The irony in the selection of Arreola (36-4-1, 31KOs) – a faded but still hard-hitting heavyweight contender from California – is that he too is coming off of a recent suspension due to having failed a recent drug test. A hotly contested 12-round split decision win over Travis Kauffman last December was changed to a No Contest when the colorful Mexican-American slugger was popped for marijuana in his system, which was also met with a 90-day suspension.
There doesn’t seem to be much concern of history repeating itself and Wilder once again left standing alone at the altar. That said, there doesn’t seem to be much concern over Arreola’s previously preferred drug of choice.
“A lot of people be smoking,” Wilder laughs off. “I mean, me personally, I don’t put no drugs in my body. But as far Chris doing that (before the Kauffman fight) – I mean, that can’t do nothing for you. Smoking weed can’t enhance nothing, it can’t do nothing. It’s a natural herb and I ain’t really worried about that.
“As long as it ain’t stuff that making you like the Energizer Bunny or making you recover faster than you naturally supposed to, that’s the stuff that we as fighters look for.”
It’s the stuff that was found within the system of his last opponent – however potent or miniscule the findings were – and enough to raise concern of how far a heavyweight can go once entering the ring with more than pure talent and clean training.

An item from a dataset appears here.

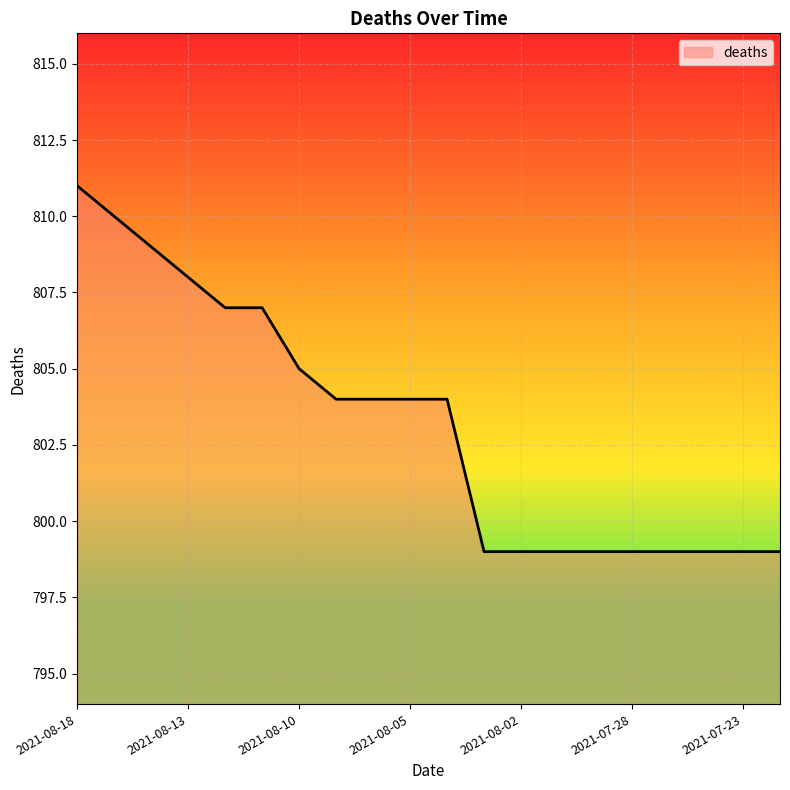

What is the smallest value displayed?

799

“I tell people all the time, just imagine me on any kind of substance, especially Meldonium which is the stuff that (Povetkin) was found to have taken,” the 6’7” heavyweight explains. “I’m already knocking fools out cold as it is. Since I became the heavyweight champion of the world, everyone I’ve fought, I’ve sent to the hospital just on my natural power.
“Now just imagine, I’m doing some performance enhancer. Now body reacting to it, and doing things it wasn’t supposed to be doing. Now I’m gonna kill a man. It’s certain things like that which need to be addressed. I’m hoping to handle that in the future.”
Wilder continues to do his part, but just hates that the stakes were raised only in the aftermath.
“The thing that hurts me is… I’m in love with this sport. They took that away from me when I didn’t get to enjoy this fight.”
If nothing else, Wilder will get to enjoy a cleaner sport – and from it, a level playing field – from this day forward. If so, he can one day look back on his career and take pride in knowing the role he played in order to help make that happen.